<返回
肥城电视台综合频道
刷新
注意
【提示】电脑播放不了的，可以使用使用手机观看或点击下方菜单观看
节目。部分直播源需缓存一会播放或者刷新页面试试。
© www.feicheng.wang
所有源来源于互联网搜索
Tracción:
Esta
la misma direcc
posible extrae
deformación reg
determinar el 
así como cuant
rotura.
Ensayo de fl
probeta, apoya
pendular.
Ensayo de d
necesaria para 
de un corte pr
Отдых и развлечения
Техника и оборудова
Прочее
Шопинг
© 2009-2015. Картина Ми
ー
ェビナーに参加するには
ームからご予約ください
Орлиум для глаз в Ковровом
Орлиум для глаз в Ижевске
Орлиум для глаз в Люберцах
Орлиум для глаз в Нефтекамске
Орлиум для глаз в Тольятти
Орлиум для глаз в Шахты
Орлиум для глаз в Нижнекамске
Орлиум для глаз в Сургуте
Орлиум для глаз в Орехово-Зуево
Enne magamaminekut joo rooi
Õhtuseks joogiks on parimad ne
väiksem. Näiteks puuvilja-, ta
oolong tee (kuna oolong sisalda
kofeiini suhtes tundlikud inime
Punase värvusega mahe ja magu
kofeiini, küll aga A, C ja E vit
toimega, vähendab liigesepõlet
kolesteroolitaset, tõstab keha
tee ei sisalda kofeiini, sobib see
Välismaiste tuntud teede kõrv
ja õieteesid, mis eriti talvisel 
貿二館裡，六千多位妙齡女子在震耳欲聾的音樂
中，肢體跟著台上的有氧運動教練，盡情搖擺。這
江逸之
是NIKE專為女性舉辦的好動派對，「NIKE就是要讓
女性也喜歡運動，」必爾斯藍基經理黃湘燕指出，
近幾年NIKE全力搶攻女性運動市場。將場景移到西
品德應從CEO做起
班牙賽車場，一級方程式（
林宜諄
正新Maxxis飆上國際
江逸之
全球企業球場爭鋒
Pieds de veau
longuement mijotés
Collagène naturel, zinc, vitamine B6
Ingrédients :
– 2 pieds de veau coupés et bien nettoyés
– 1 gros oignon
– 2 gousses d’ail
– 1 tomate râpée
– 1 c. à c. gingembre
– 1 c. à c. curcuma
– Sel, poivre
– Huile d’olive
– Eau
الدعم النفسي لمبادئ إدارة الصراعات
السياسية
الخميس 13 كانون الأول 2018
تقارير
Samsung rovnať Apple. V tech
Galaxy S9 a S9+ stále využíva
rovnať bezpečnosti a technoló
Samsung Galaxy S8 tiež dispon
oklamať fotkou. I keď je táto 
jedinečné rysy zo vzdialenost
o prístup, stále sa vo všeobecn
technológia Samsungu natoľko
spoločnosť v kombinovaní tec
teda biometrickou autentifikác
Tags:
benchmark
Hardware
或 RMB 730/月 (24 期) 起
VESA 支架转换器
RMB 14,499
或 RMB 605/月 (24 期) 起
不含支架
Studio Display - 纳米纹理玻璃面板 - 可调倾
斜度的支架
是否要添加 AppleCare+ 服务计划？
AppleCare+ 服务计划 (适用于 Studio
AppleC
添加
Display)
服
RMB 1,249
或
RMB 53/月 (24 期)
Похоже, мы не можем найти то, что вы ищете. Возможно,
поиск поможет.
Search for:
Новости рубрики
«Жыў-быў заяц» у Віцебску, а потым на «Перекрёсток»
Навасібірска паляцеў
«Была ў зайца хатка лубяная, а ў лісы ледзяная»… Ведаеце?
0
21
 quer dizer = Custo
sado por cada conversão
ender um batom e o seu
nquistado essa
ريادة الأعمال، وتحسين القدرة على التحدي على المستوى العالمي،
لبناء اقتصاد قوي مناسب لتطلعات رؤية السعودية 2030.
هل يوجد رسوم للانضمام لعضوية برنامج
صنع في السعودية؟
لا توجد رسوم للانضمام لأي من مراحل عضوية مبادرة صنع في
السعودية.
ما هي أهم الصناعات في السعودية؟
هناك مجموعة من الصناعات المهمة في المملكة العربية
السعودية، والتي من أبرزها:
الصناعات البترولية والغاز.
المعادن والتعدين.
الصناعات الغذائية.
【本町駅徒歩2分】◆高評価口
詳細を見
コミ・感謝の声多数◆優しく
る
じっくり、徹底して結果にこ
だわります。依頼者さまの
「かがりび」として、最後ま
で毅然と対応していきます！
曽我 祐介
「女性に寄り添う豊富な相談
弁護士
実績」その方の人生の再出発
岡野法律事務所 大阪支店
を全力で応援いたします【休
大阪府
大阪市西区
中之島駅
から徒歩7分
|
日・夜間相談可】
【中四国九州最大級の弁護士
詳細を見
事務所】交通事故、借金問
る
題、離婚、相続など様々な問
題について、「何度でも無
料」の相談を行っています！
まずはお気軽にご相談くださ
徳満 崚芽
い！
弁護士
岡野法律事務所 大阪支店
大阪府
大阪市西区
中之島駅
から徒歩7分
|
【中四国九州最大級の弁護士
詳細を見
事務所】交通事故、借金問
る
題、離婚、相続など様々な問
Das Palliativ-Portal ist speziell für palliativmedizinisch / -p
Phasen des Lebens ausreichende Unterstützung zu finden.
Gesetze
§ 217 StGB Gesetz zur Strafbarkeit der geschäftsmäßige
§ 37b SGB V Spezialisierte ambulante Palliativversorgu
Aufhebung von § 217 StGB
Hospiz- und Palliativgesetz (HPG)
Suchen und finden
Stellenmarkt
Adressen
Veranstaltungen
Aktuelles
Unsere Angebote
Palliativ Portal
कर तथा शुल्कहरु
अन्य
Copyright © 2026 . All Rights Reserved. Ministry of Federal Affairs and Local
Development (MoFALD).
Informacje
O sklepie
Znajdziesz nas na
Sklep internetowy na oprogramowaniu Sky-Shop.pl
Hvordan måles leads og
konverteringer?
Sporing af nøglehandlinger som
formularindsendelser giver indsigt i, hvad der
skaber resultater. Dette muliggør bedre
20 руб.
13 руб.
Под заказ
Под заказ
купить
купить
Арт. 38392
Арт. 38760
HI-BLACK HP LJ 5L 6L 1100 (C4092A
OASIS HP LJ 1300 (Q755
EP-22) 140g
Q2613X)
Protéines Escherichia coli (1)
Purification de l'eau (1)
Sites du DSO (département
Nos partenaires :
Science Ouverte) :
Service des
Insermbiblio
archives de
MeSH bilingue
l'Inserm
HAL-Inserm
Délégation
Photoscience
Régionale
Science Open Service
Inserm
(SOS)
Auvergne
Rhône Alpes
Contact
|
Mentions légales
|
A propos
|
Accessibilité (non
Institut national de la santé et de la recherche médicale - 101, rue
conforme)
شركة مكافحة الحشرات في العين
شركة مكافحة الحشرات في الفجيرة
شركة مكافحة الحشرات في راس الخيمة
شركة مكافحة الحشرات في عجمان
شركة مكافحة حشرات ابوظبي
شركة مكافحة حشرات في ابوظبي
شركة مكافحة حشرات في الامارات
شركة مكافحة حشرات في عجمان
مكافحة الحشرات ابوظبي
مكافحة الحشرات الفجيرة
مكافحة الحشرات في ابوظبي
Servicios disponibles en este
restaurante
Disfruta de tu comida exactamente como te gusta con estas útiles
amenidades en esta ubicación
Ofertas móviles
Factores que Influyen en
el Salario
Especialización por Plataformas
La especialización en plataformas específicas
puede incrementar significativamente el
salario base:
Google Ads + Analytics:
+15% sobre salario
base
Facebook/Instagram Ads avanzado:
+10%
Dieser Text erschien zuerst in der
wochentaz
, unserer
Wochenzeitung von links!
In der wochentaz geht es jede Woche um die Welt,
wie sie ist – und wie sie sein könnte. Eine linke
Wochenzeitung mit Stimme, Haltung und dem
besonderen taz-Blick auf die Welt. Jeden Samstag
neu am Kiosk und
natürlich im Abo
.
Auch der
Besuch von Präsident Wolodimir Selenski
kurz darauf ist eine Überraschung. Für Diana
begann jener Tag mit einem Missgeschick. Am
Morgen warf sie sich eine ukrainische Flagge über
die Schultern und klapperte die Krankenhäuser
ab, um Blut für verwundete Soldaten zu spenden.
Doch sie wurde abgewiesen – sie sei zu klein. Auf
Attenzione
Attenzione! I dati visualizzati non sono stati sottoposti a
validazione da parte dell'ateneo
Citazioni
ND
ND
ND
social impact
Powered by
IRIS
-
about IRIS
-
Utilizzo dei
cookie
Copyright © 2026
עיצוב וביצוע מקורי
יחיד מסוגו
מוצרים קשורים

- ABOUT THIS TASK: Taking the listing above as the source, transcribe only the lines starting at the line with "wie sie ist" and going through the line with "Besuch von Präsident Wolodimir Selenski", unaltered and with both ends included.

- ANSWER TO THIS EXERCISE:
wie sie ist – und wie sie sein könnte. Eine linke
Wochenzeitung mit Stimme, Haltung und dem
besonderen taz-Blick auf die Welt. Jeden Samstag
neu am Kiosk und
natürlich im Abo
.
Auch der
Besuch von Präsident Wolodimir Selenski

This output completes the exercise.